== Segment start ==

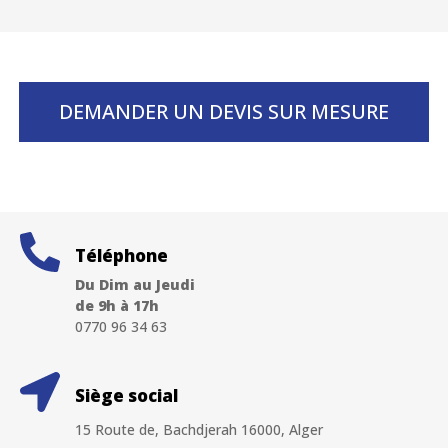
DEMANDER UN DEVIS SUR MESURE
Téléphone
Du Dim au Jeudi
de 9h à 17h
0770 96 34 63
Siège social
15 Route de, Bachdjerah 16000, Alger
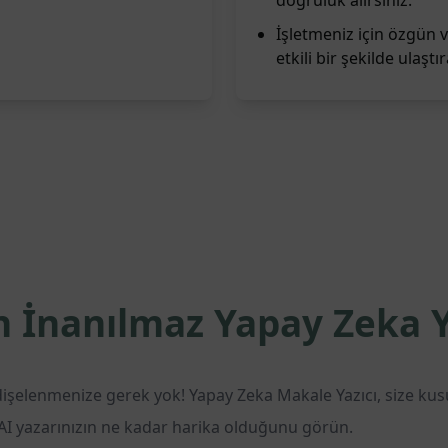
doğruluk alırsınız.
İşletmeniz için özgün v
etkili bir şekilde ulaştır
n İnanılmaz Yapay Zeka Y
endişelenmenize gerek yok! Yapay Zeka Makale Yazıcı, size kusur
ve AI yazarınızın ne kadar harika olduğunu görün.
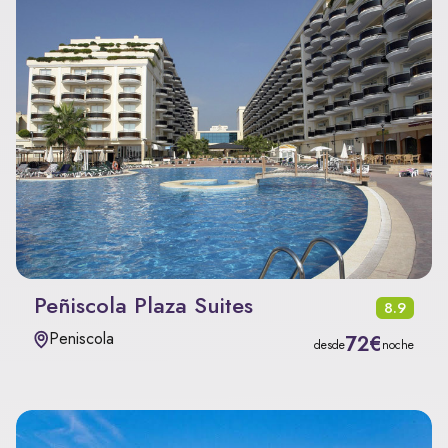
Peñiscola Plaza Suites
8.9
Peniscola
72€
desde
noche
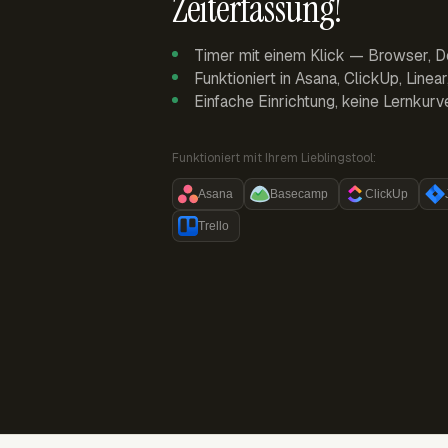
Zeiterfassung!
Timer mit einem Klick — Browser, D
Funktioniert in Asana, ClickUp, Linea
Einfache Einrichtung, keine Lernkurv
Funktioniert mit Ihrem Lieblingstool:
Asana
Basecamp
ClickUp
Trello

== Segment end ==

### WORK TASK
Copy out the text of all the rows above, line for line and unchanged, without the pictures.

### TASK OUTPUT
DEMANDER UN DEVIS SUR MESURE
Téléphone
Du Dim au Jeudi
de 9h à 17h
0770 96 34 63
Siège social
15 Route de, Bachdjerah 16000, Alger
doğruluk alırsınız.
İşletmeniz için özgün v
etkili bir şekilde ulaştır
n İnanılmaz Yapay Zeka Y
endişelenmenize gerek yok! Yapay Zeka Makale Yazıcı, size kusur
ve AI yazarınızın ne kadar harika olduğunu görün.
Peñiscola Plaza Suites
8.9
Peniscola
72€
desde
noche
Zeiterfassung!
Timer mit einem Klick — Browser, D
Funktioniert in Asana, ClickUp, Linea
Einfache Einrichtung, keine Lernkurv
Funktioniert mit Ihrem Lieblingstool:
Asana
Basecamp
ClickUp
Trello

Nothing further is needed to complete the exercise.